Je vous dis merci...

   
...car je suis bien avec vous. Je ne suis pas souvent bien avec les autres, mais avec vous si.

bien à vous,

Émilie



Il faut, Émilie, doubler la vie, la recomposer d’une solitude et d’un exil tricheurs, arborer les infractions comme réponse unique. Tu as mal aux autres. Habille-les de gaze, tu ne les verras plus. Je t’ai croisée l’autre jour. Tu m’avais convoqué sur une chanson. J’ai ouvert ma porte. Je t’imagine depuis ma fragilité et mets du chagrin dans ta banlieue. S’il fallait aller plus loin je t’emmènerais vers un temps atomique pour chiffrer nos derniers organes. Tu es bien dans ce disque qui n’en finit plus. Un plus un, c’est pareil, ça va loin, des virgules, des suspensions, la marée qui s’ouvre.

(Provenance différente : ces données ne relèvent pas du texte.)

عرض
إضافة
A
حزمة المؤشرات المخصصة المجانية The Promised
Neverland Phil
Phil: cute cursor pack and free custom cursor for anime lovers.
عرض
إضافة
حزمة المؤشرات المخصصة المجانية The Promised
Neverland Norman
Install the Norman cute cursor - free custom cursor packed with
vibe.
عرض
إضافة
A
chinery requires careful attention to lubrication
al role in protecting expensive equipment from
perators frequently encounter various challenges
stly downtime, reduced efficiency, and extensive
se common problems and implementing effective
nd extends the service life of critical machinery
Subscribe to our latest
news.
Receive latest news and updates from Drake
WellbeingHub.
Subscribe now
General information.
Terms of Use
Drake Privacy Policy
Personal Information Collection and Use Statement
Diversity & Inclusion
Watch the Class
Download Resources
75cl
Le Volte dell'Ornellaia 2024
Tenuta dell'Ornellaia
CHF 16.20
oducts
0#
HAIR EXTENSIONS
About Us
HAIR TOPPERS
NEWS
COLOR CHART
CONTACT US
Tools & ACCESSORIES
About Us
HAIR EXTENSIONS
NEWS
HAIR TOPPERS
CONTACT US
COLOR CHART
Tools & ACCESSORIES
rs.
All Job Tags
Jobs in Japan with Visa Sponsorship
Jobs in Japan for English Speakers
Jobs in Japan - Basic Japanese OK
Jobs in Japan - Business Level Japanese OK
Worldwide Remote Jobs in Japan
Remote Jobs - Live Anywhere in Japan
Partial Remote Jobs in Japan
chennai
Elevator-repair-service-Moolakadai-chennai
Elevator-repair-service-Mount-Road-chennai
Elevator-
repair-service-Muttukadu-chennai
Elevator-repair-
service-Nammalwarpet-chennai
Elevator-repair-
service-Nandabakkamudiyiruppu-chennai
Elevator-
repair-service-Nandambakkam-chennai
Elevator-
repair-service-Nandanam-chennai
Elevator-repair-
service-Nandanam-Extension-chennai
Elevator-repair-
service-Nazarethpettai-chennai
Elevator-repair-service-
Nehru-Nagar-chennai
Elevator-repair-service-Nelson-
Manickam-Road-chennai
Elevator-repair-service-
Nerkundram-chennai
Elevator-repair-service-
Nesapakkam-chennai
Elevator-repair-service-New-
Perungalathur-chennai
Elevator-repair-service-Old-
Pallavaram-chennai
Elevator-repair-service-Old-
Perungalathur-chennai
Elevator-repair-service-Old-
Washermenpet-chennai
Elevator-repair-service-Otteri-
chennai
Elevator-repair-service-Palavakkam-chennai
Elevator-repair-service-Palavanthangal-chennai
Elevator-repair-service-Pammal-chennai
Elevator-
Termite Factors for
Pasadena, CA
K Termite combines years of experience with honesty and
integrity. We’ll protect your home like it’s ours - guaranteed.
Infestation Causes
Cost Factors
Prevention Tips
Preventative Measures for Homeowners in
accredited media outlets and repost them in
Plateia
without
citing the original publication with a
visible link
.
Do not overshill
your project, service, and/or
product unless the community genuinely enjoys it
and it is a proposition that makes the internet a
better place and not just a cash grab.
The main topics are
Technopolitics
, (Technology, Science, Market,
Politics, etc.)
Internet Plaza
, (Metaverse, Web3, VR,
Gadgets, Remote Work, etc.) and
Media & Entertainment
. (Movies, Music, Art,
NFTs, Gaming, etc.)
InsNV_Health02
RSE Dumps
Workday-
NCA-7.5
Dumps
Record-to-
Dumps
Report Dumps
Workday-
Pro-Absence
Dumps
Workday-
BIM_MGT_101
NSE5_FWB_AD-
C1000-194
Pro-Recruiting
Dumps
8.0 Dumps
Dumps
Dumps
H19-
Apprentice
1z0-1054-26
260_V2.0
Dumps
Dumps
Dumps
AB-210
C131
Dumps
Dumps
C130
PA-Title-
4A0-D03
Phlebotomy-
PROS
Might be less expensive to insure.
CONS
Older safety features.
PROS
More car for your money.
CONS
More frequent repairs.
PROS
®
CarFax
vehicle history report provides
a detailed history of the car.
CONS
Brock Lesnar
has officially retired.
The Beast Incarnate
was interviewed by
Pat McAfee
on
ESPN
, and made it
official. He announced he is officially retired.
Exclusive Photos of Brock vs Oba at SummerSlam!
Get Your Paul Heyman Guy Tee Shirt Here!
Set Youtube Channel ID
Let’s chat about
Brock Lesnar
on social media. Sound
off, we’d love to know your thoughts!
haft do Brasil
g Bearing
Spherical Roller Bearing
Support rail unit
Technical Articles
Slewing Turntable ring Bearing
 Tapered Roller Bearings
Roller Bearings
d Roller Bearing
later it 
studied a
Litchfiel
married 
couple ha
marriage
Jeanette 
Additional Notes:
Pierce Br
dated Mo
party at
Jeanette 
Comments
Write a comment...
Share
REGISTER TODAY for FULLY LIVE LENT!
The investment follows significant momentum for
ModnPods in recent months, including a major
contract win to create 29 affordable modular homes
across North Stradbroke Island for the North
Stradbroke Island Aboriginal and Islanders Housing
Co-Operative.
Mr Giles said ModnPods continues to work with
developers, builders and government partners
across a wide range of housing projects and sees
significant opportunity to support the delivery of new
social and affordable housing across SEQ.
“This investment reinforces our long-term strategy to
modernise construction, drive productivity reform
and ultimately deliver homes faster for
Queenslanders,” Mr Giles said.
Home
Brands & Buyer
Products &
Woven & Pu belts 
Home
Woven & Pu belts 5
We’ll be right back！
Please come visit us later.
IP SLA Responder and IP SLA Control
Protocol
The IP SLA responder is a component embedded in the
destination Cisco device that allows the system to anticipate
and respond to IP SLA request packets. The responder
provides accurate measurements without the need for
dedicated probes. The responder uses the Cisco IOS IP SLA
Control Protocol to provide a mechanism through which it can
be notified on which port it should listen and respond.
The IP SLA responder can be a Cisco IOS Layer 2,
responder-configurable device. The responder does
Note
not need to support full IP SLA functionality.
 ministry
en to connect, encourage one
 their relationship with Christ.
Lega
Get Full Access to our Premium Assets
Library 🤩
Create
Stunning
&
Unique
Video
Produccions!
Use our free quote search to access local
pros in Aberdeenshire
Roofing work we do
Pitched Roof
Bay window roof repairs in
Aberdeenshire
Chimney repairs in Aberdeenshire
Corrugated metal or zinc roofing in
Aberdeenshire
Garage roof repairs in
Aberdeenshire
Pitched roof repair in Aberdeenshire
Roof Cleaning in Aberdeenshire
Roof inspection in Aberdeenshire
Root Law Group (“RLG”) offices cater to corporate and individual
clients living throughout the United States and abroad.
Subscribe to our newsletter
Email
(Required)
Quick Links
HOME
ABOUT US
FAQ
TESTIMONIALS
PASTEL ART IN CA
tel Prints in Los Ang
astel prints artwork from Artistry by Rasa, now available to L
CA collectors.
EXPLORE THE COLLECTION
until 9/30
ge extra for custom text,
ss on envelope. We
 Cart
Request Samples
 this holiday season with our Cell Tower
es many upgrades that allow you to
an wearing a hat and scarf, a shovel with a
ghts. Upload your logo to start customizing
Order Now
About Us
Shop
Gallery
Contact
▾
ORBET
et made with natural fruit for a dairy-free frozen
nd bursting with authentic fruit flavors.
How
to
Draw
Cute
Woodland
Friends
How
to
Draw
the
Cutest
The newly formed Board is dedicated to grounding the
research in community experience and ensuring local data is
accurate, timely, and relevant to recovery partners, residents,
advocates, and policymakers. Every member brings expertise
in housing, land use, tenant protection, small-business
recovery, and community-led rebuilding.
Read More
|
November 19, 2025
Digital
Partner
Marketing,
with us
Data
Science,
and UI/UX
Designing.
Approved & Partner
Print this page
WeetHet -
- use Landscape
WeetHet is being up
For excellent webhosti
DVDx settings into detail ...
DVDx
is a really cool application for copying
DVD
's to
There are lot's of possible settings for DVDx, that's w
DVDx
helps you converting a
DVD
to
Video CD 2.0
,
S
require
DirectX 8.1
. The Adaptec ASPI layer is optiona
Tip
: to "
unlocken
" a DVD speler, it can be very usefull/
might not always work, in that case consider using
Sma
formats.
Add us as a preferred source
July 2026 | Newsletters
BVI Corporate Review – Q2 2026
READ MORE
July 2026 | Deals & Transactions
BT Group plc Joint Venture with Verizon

J’ai déjà écrit pour toi, vers toi, des mots codicilles, rappelle-toi: «Ouvre-toi, ouvre-toi, ton chagrin m’émerveille, ouvre-toi, défais-toi, prends du large aux étoiles, elles te jalouseront dans le ciel inventé, les étoiles, là-bas, ne sont que ta source, et quand la source coule, les étoiles éteintes se mettent en batterie, je te bats, tu me bats, je t’apprends, tu t’en vas, tu me prends… La folie, dans ce siècle imprévu et canaille… La folie… Ah ! La folie… Je t’aime, je t’aime… Et tu le sais… Et tu le sais…»

C’est moi quand tu es avec moi. Donne-moi ta raison que je l’écrive en folie. Baci.